[Supplied information — start]

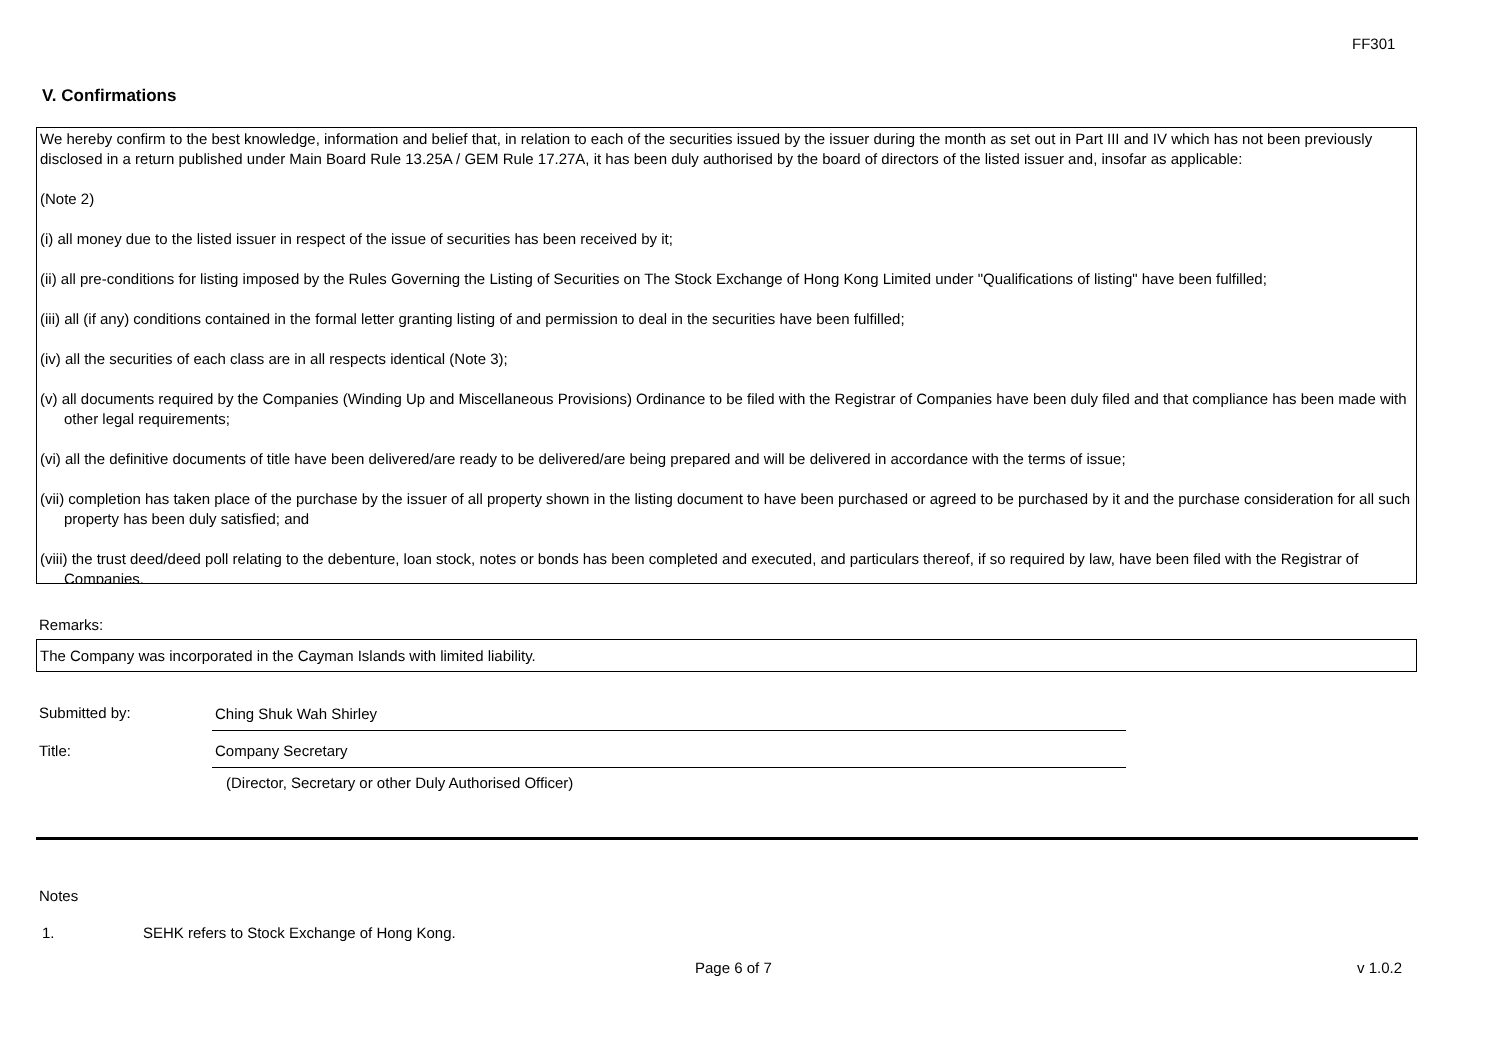FF301
V. Confirmations
We hereby confirm to the best knowledge, information and belief that, in relation to each of the securities issued by the issuer during the month as set out in Part III and IV which has not been previously disclosed in a return published under Main Board Rule 13.25A / GEM Rule 17.27A, it has been duly authorised by the board of directors of the listed issuer and, insofar as applicable:
(Note 2)
(i) all money due to the listed issuer in respect of the issue of securities has been received by it;
(ii) all pre-conditions for listing imposed by the Rules Governing the Listing of Securities on The Stock Exchange of Hong Kong Limited under "Qualifications of listing" have been fulfilled;
(iii) all (if any) conditions contained in the formal letter granting listing of and permission to deal in the securities have been fulfilled;
(iv) all the securities of each class are in all respects identical (Note 3);
(v) all documents required by the Companies (Winding Up and Miscellaneous Provisions) Ordinance to be filed with the Registrar of Companies have been duly filed and that compliance has been made with other legal requirements;
(vi) all the definitive documents of title have been delivered/are ready to be delivered/are being prepared and will be delivered in accordance with the terms of issue;
(vii) completion has taken place of the purchase by the issuer of all property shown in the listing document to have been purchased or agreed to be purchased by it and the purchase consideration for all such property has been duly satisfied; and
(viii) the trust deed/deed poll relating to the debenture, loan stock, notes or bonds has been completed and executed, and particulars thereof, if so required by law, have been filed with the Registrar of Companies.
Remarks:
The Company was incorporated in the Cayman Islands with limited liability.
Submitted by: Ching Shuk Wah Shirley
Title: Company Secretary
(Director, Secretary or other Duly Authorised Officer)
Notes
1.
SEHK refers to Stock Exchange of Hong Kong.
Page 6 of 7 v 1.0.2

[Supplied information — finish]

The problem: Copy each line containing the word "filed" from the data.

Result of the exercise:
(v) all documents required by the Companies (Winding Up and Miscellaneous Provisions) Ordinance to be filed with the Registrar of Companies have been duly filed and that compliance has been made with other legal requirements;
(viii) the trust deed/deed poll relating to the debenture, loan stock, notes or bonds has been completed and executed, and particulars thereof, if so required by law, have been filed with the Registrar of Companies.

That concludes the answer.